Reproduce the records below exactly, but only between the lines holding "total dana sebesar $17,8 miliar." and "Pendapatan Belanja Negara", inclusive.

══ Data records

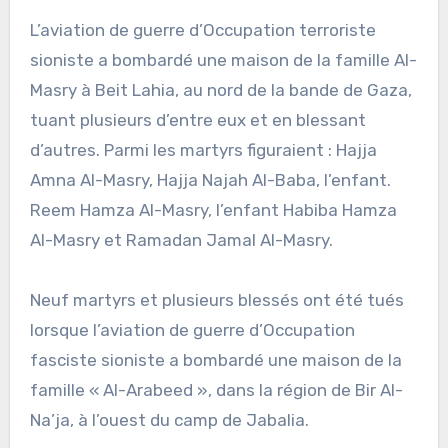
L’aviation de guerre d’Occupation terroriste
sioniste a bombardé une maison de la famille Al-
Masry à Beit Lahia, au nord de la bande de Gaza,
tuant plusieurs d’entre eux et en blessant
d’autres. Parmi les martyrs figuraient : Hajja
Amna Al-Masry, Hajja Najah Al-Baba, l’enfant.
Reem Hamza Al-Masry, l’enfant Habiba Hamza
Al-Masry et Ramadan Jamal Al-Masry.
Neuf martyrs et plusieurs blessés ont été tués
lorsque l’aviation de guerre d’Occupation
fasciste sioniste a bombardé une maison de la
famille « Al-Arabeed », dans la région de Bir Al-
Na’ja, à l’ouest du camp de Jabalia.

════
══ Data records

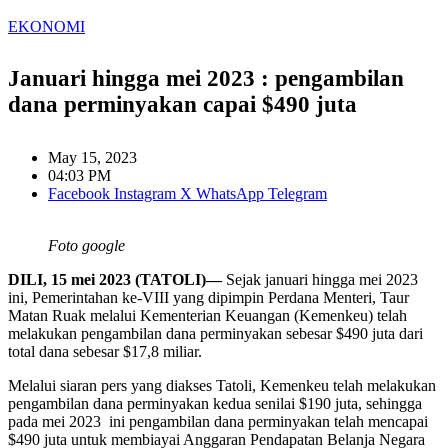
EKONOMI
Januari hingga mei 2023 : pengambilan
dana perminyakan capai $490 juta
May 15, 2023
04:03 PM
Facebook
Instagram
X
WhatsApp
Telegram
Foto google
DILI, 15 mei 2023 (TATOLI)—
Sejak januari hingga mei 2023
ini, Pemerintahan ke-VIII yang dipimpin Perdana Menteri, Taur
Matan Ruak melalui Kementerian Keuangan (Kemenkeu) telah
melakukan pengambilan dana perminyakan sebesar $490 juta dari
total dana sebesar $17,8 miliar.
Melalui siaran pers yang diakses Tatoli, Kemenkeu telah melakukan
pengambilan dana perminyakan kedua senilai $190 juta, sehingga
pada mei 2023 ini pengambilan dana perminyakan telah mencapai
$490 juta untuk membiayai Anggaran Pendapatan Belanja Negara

════

- [Response area]
total dana sebesar $17,8 miliar.
Melalui siaran pers yang diakses Tatoli, Kemenkeu telah melakukan
pengambilan dana perminyakan kedua senilai $190 juta, sehingga
pada mei 2023 ini pengambilan dana perminyakan telah mencapai
$490 juta untuk membiayai Anggaran Pendapatan Belanja Negara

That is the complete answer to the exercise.